4.4 Identifying the optimal network combination

The best solution is found where the two constraint lines cross.

Another technique for finding where the lines cross, is to adjust one equation, so that you can reduce the 2 equations in 2 unknowns, to a single equation in one unknown.
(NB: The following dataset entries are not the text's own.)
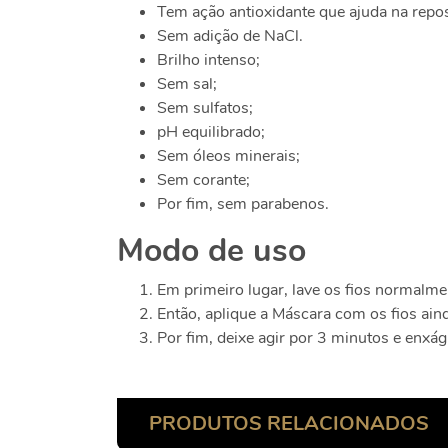
Tem ação antioxidante que ajuda na reposi
Sem adição de NaCl.
Brilho intenso;
Sem sal;
Sem sulfatos;
pH equilibrado;
Sem óleos minerais;
Sem corante;
Por fim, sem parabenos.
Modo de uso
Em primeiro lugar, lave os fios normal
Então, aplique a Máscara com os fios ain
Por fim, deixe agir por 3 minutos e enxá
PRODUTOS RELACIONADOS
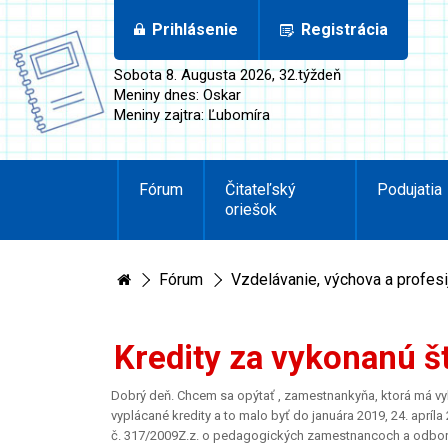
Prihlásenie
Registrácia
Sobota 8. Augusta 2026, 32.týždeň
Meniny dnes: Oskar
Meniny zajtra: Ľubomíra
Fórum
Čitateľský
Podujatia
oriešok
Fórum
Vzdelávanie, výchova a profesi
Kredity za vykonanú š
Dobrý deň. Chcem sa opýtať , zamestnankyňa, ktorá má vyk
vyplácané kredity a to malo byť do januára 2019, 24. aprí
č. 317/2009Z.z. o pedagogických zamestnancoch a odborn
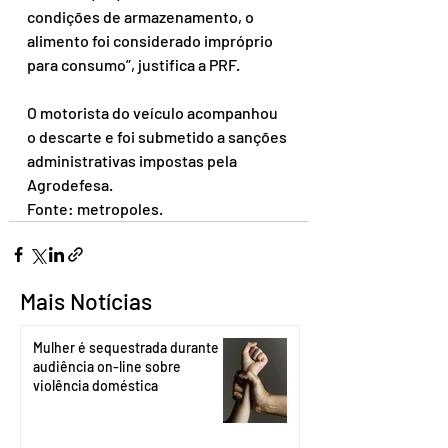
condições de armazenamento, o 
alimento foi considerado impróprio 
para consumo”, justifica a PRF.
O motorista do veículo acompanhou 
o descarte e foi submetido a sanções 
administrativas impostas pela 
Agrodefesa.
Fonte: metropoles.
Mais Notícias
Mulher é sequestrada durante
audiência on-line sobre
violência doméstica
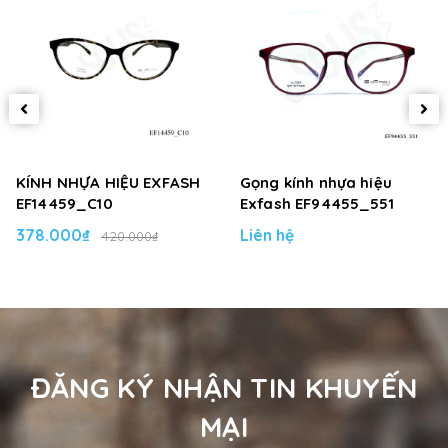
KÍNH NHỰA HIỆU EXFASH
Gọng kính nhựa hiệu
EF14459_C10
Exfash EF94455_551
378.000₫
Liên hệ
420.000₫
ĐĂNG KÝ NHẬN TIN KHUYẾN
MẠI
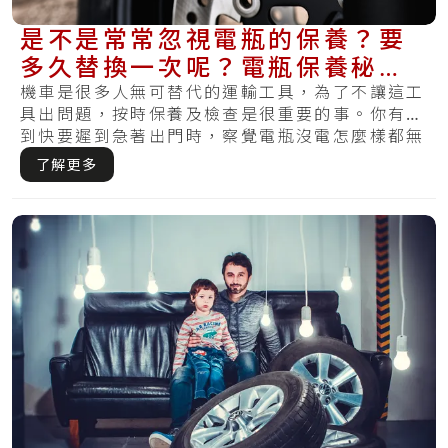
是不是常常忽視電瓶的保養？要
多久替換一次呢？電瓶保養秘笈
教你怎麼將電池照護好！
機車是很多人無可替代的運輸工具，為了不讓這工
具出問題，按時保養及檢查是很重要的事。你有遇
到快要遲到急著出門時，察覺電瓶沒電怎麼樣都無
法開.....
了解更多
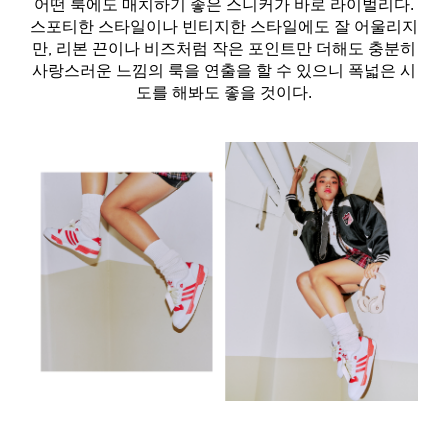
어떤 룩에도 매치하기 좋은 스니커가 바로 라이벌리다.
스포티한 스타일이나 빈티지한 스타일에도 잘 어울리지
만, 리본 끈이나 비즈처럼 작은 포인트만 더해도 충분히
사랑스러운 느낌의 룩을 연출을 할 수 있으니 폭넓은 시
도를 해봐도 좋을 것이다.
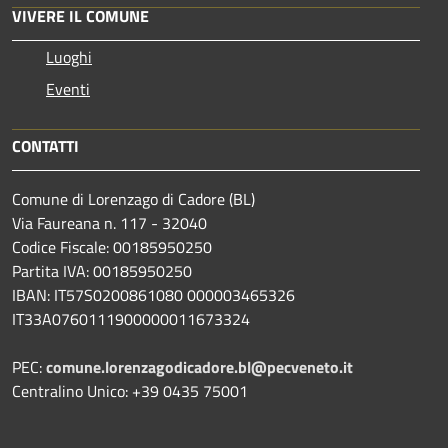
VIVERE IL COMUNE
Luoghi
Eventi
CONTATTI
Comune di Lorenzago di Cadore (BL)
Via Faureana n. 117 - 32040
Codice Fiscale: 00185950250
Partita IVA: 00185950250
IBAN:
IT57S0200861080 000003465
326
IT33A0760111900000011673324
PEC:
comune.lorenzagodicadore.bl@pecveneto.it
Centralino Unico: +39 0435 75001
Start with the 2 equations to solve

$$\begin{eqnarray*}10\,X + 40\,Y &=& 800 \\ 50\,X + 30\,Y &=& 3000 \end{eqnarray*}$$

Multiply both sides of the first equation by 5, to get

$$\begin{eqnarray*}50\,X + 200\,Y &=& 4000 \\ 50\,X + 30\,Y &=& 3000 \end{eqnarray*}$$

Take the second equations away from the first to get

$$170\,Y = 1000,$$

or Y = 5.88.

Substituting this value of Y back into the first equation, $10\,X + 40\,Y = 800$, gives:

$$\begin{eqnarray*}50\,X + 200\times 5.88 &=& 4000 \\ 50\,X +1176.47 &=& 4000 \\ 50\,X &=& 2823.53 \\ X &=& 56.47 \end{eqnarray*}$$

So the solution is (X = 56.47, Y = 5.88). Rounding these numbers (as we can't install fractional networks) gives 56 Type A networks and 6 Type B networks, indicating that the profit will be $56 \times 1000 + 6 \times 1200 = 63200$.